Europe’s First Line of Defence Isn’t Hardware. It’s Collective Morale.
Europe is living through a rupture in the international order. After decades of relative peace and prosperity, the continent now faces deepening instability—shaped by Russia’s ongoing aggression, strains within the transatlantic alliance, and the open-ended fallout from the multifaceted conflict in the Middle East.
European and NATO leaders are no longer debating whether large-scale war could return to the continent, but when. As Emmanuel Macron warned, Europe confronts its greatest peril since the Second World War. Poland’s Donald Tusk has been blunter still, suggesting Russia could be ready to confront Europe as soon as 2027.
It is therefore unsurprising that polling around the 80th anniversary of D-Day found many Europeans now consider a third world war not only possible but plausible within a decade. A growing share also recognises that Europe must be ready to defend itself—with or without U.S. backing. Defence budgets are rising. Calls to reintroduce conscription are gaining traction. And Rotterdam, Europe’s largest port, is preparing to move NATO military cargo at scale.
Yet amid this renewed focus on hard power, Europe’s most decisive variable remains intangible: the collective morale of its societies. If Europe is to hold the line, it must relearn the value of civic cohesion when the system itself is under threat.
The grey zone is now the front line
The urgency of rebuilding cohesion reflects the changing character of war. Today’s conflicts are more often hybrid than conventional. Recent statistical declines in formal inter-state warfare and war-related mortality do not herald a more peaceful world; they mark the erosion of the old frameworks of war.
Modern conflict is rarely declared; it is outsourced. Europe now faces information warfare, economic coercion and sabotage, covert operations, and a relentless tempo of offensive cyberattacks. These deniable, diffuse tactics blur the line between peace and war, raising the risk of miscalculation and uncontrolled escalation. Even before the cascade of visible conflicts from Ukraine to the Middle East, the world had entered a more opaque—and more perilous—phase.
That shift poses not only a military challenge but a societal one. Are European nations psychologically prepared for a prolonged, high-intensity contest—one aimed not just at borders but at the cohesion of our democracies from within? Drones and precision munitions may dominate the battlefield; resilience—social, political, economic, and institutional—will determine who prevails.
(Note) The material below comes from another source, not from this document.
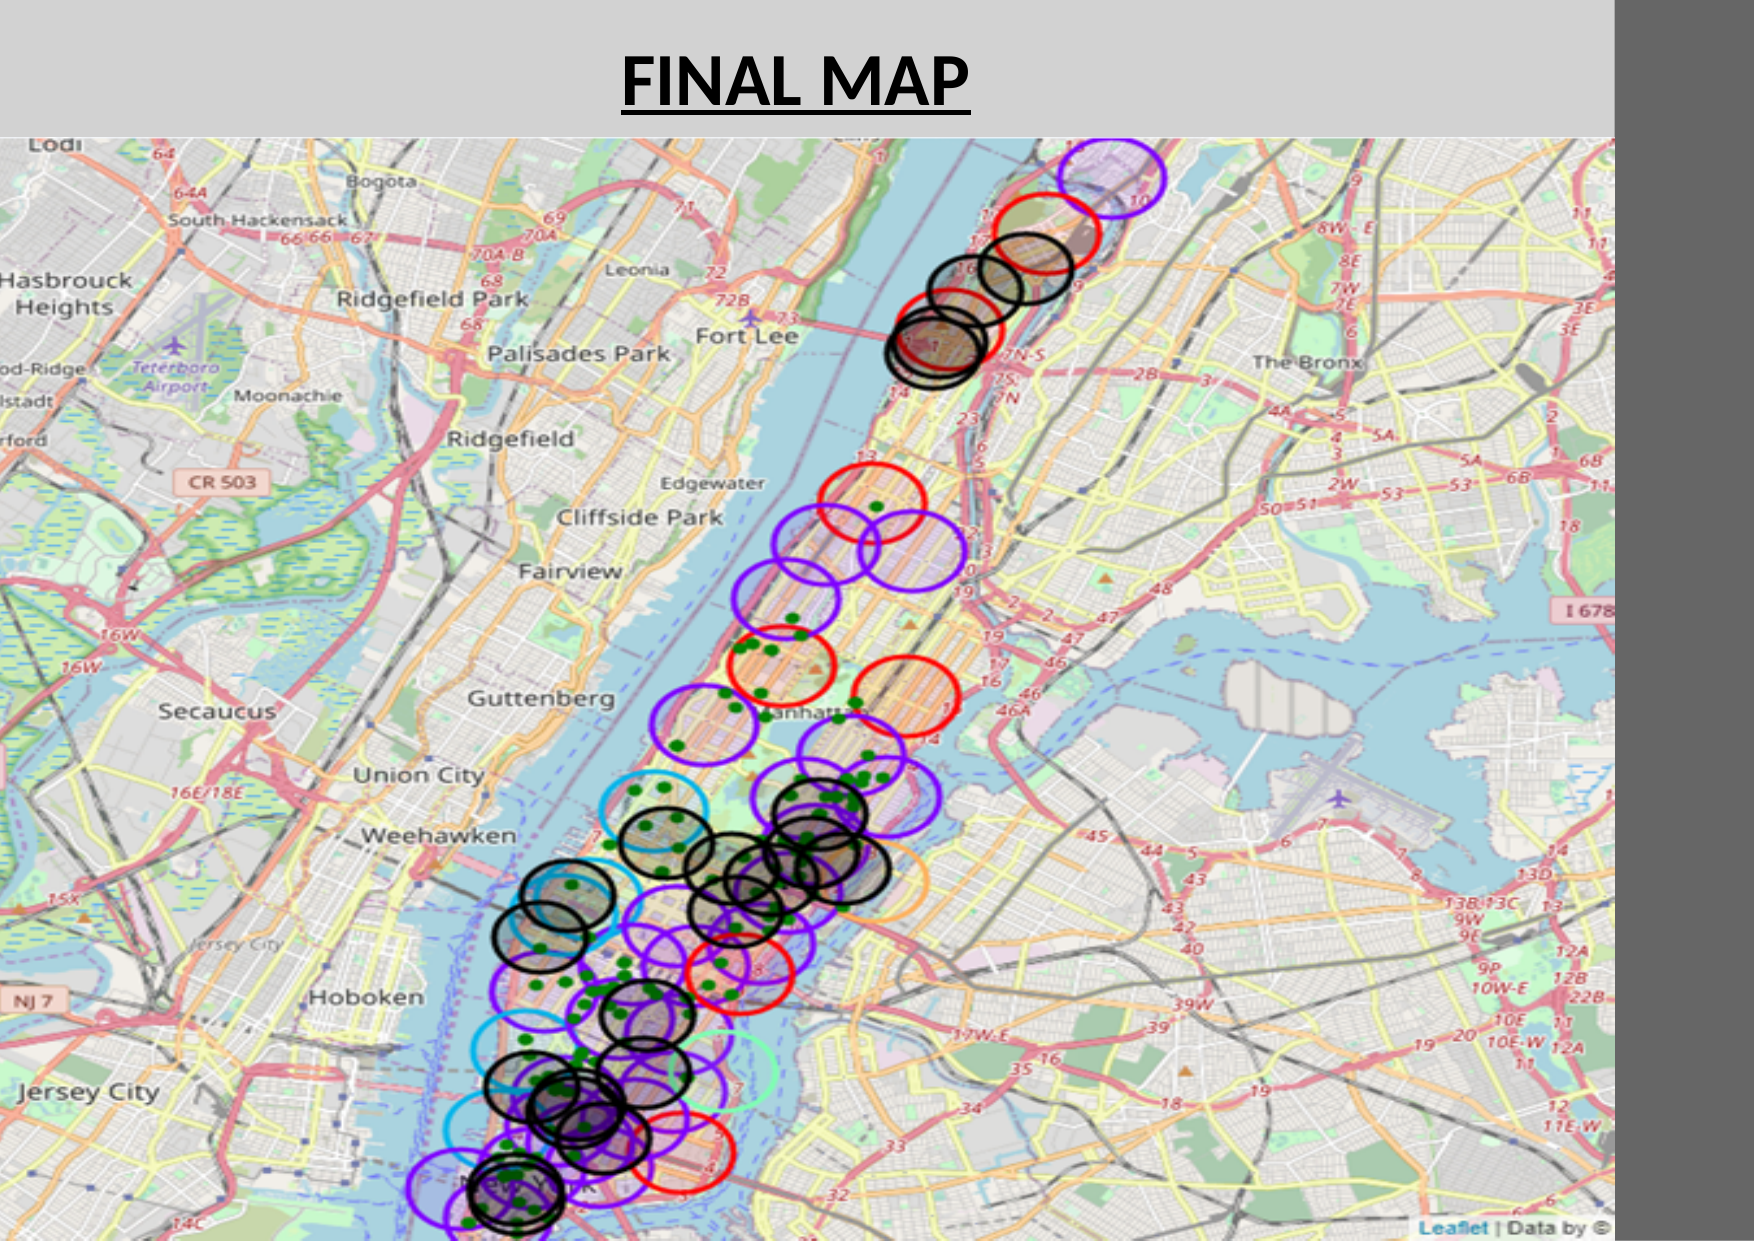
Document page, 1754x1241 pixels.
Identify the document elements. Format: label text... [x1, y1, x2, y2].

Public opinion: vulnerability or force multiplier?
Active conflict is puncturing the illusions that shaped post-war European life. As memories of catastrophe faded and peace became the norm, war was reframed as remote and sanitised: surgical strikes, pixelated drone footage, minimal casualties borne by professional soldiers. A generation raised on this myth of “clean” war risks a brutal awakening if high-intensity conflict returns to Europe. The psychological distance between society and the true human cost of modern warfare would collapse overnight.
Military superiority is never measured by firepower alone; it rests on perceived resolve. That perception dissolves when public morale wanes or civic confidence erodes due to complacency, doubt, or distraction. No adversary is deterred by a nation whose citizens are unwilling to shoulder the costs of their own security. Russia understands this intimately. Its hybrid campaigns probe psychological seams—polarisation, complacency, fragmented civic identity—and seek to pry them open. In this environment, civic morale is not an optional virtue; it is a strategic asset.
Equally dangerous is the widening gulf between militaries that train for real war and societies that have become accustomed to treating conflict as an abstraction. That disconnect can become the weakest link in the defence of a nation—or of a union of nations. Closing it requires more than better messaging. It requires a frank conversation about the burdens of deterrence, the meaning of service, and the price of sovereignty.
Relearning civic purpose
Preparing for the possibility of war must extend far beyond procurement schedules and mobilisation plans. Europe needs a renewed clarity of civic purpose. Who outside the uniformed services still believes that freedom entails sacrifice? Why would Europeans accept losses on distant front lines unless they understand that such sacrifices protect everyday liberties and preserve their place in the world? As tragedy edges closer to home, Europe’s greatest vulnerability may lie not at its borders but in the erosion of collective will.
Rebuilding that will does not mean militarising daily life or romanticising conflict. It means restoring habits of solidarity: investing in civil defence and critical-infrastructure resilience; educating citizens in disinformation literacy, cyber hygiene, and emergency preparedness; strengthening local institutions that bind communities; and ensuring that those asked to fight are supported not only with equipment but with social legitimacy and political clarity about the mission. A society that knows what it stands for—and why it must stand together—hardens the target that hybrid warfare seeks to fracture.
The years ahead will shape Europe for generations. Democracy is at risk as surely as peace. The first line of defence in any democracy is not a base, a fleet, or a budget. It is a society’s deep, unshakeable conviction that it is worth defending—and the readiness to act on that conviction when tested.